Sadly, North Carolinians, including these primary voters, are very, very strong on that value. It's a very old, very religious primary electorate. They really, firmly believe that marriage is between a man and a woman and it should stay that way. We might all wish it were different, but over three quarters of all of our groups believe that strongly.

So we had to change the issue terrain. That's the storyline in their head right now. We've got to switch it to these unintended consequences, these harms that can come and these things we don't want to do, starting out with poorly written, unintended consequences, and this is what it's going to do. So we have to completely reframe the issue, and that takes money. We can do it; I'm very, very confident in our ads and in our mail. We have a team that can deliver the emotional content that we need. But they have to have the money to do it.

[Prop 8 campaign manager Frank] Schubert's coming in. Good job, [coalition,] you scared them. The bad news is: they're scared, and they brought in their tops guns. And we know we can expect them to use children against us, and I personally think that, win or lose, we can beat them back on children. Winning, God willing, or even losing by a modest margin -- that will change this movement forever, if we can take away from them the ability to hammer and hammer and hammer us. I'll never forget in Hawaii that they started with showing little kids and dogs and implication being bestiality. Just horrific stuff.

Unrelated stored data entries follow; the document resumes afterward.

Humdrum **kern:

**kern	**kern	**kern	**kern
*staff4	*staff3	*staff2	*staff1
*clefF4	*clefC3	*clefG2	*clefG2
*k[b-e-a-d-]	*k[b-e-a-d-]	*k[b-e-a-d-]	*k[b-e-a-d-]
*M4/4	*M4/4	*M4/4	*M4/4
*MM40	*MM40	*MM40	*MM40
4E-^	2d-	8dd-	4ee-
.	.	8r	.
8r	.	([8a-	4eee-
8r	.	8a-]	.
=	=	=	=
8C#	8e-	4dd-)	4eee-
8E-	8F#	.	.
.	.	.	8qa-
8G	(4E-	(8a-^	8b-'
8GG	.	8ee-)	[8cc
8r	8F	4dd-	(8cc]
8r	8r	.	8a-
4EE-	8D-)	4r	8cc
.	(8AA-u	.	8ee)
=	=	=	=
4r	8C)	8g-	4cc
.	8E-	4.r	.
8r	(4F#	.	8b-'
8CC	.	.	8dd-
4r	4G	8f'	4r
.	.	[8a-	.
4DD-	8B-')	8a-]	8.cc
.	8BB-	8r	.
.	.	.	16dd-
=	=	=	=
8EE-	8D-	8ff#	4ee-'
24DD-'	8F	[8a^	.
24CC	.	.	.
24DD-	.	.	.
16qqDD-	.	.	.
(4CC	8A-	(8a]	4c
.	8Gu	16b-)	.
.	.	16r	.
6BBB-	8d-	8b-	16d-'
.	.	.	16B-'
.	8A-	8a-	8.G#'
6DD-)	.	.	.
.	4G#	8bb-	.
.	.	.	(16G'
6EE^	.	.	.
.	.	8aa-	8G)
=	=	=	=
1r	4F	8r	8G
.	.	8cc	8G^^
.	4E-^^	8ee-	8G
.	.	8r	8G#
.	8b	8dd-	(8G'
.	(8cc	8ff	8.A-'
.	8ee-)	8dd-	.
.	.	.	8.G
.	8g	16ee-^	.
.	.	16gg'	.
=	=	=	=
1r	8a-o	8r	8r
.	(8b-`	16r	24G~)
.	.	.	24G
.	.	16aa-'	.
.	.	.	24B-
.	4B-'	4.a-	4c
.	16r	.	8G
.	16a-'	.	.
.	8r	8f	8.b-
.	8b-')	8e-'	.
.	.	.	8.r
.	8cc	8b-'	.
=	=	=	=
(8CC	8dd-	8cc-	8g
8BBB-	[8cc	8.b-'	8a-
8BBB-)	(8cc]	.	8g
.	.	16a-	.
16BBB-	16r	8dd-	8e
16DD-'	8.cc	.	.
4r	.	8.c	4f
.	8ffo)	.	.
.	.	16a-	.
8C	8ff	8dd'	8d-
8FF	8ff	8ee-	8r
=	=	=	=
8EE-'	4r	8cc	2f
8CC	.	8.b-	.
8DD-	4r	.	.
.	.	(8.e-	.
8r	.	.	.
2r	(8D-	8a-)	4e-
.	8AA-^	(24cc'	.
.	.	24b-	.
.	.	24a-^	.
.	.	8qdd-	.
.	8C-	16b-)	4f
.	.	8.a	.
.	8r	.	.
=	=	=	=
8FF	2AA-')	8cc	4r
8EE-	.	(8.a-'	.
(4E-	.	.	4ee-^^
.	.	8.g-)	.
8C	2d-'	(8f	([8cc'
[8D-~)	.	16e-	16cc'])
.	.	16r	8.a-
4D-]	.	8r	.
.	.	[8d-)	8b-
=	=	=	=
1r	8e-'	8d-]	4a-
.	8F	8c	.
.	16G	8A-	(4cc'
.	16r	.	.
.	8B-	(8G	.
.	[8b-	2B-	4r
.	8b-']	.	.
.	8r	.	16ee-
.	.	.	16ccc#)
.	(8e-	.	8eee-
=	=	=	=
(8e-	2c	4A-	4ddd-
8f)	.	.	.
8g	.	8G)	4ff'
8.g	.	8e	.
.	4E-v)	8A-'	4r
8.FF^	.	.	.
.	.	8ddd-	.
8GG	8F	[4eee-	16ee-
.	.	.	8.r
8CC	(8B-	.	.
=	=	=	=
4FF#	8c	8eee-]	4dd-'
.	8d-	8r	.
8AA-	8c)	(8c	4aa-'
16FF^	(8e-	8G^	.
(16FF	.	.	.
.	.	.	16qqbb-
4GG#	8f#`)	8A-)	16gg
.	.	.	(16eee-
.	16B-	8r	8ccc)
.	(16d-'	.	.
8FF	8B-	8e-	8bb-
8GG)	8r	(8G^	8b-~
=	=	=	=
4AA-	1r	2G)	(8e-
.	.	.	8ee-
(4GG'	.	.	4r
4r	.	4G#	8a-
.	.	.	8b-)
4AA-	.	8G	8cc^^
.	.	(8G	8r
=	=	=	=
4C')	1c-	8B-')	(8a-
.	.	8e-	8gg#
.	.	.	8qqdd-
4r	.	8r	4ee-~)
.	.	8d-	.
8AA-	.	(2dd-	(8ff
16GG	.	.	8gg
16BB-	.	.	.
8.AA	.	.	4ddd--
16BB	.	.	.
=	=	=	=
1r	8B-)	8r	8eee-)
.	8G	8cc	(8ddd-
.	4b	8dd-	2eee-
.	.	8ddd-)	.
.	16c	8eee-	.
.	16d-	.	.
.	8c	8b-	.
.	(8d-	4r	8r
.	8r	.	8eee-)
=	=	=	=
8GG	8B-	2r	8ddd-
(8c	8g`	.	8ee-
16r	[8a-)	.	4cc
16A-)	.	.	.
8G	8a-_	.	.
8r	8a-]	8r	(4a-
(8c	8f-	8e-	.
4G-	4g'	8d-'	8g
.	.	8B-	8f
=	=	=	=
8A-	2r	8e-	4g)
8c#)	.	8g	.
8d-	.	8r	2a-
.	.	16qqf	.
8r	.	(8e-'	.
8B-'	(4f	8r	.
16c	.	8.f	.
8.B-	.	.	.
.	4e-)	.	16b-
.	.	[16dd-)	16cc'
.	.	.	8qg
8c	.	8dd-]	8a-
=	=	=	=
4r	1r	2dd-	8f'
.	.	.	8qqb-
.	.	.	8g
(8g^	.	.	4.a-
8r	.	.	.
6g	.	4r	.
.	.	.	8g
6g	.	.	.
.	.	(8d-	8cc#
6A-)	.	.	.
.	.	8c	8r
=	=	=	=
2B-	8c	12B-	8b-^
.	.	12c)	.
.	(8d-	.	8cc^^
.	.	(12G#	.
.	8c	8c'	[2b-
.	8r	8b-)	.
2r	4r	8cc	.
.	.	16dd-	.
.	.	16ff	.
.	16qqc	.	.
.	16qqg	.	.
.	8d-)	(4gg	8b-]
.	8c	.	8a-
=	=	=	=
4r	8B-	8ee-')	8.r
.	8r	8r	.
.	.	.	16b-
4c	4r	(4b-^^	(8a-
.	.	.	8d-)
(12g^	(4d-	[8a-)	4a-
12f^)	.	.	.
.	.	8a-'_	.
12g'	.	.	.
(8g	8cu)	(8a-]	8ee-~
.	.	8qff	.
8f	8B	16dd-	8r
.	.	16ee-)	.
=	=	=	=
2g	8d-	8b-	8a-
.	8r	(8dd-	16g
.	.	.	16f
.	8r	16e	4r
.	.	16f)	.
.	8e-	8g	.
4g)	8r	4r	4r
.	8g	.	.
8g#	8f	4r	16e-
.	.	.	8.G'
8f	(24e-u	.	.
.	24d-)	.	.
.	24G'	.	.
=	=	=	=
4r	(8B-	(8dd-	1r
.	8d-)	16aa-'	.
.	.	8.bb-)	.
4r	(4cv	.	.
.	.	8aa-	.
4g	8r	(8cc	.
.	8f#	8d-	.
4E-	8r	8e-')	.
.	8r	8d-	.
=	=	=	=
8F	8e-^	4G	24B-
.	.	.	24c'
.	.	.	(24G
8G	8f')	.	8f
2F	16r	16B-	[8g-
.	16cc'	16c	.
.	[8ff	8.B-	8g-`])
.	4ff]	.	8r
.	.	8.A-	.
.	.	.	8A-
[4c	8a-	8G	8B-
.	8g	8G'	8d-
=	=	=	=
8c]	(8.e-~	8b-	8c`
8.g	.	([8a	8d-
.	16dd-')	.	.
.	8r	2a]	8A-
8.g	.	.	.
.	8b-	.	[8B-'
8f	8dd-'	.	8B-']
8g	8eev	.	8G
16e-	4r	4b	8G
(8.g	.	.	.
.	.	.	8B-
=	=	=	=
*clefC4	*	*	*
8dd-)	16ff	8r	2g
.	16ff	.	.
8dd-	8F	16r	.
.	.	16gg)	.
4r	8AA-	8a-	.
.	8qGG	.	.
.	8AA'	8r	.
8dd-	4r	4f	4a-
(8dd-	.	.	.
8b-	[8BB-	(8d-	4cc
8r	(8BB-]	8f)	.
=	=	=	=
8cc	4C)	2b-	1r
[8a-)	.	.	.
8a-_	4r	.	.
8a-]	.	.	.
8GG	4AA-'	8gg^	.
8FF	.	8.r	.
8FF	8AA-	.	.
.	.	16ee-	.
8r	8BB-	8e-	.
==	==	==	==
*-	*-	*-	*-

I mean we have been, in our movement, on the run on kids for decades. And it's time to take it back. And we can. We can in tough terrain, in a tough state, and I think we can change forever the terrain in which we're operating -- and that alone, I hope, will motivate people to give money to make sure that this campaign gets that message out. Because if it starts to run on kids and then we're beaten badly, it's the worst of all worlds, because we didn't get out our message on kids, people will think, "Oh, wow. We'll never be able to win this thing on kids." And the answer is: yes, we can! We can take it back. We can take this terrain back now.

And that's the message that's going to be taken into other states. And honestly, if we win with the children's argument, I think it's hard to overstate the difference this would make for this movement, as well as how everyone in this community is going to feel. It's nice to be able to stand up for all of our kids for a change.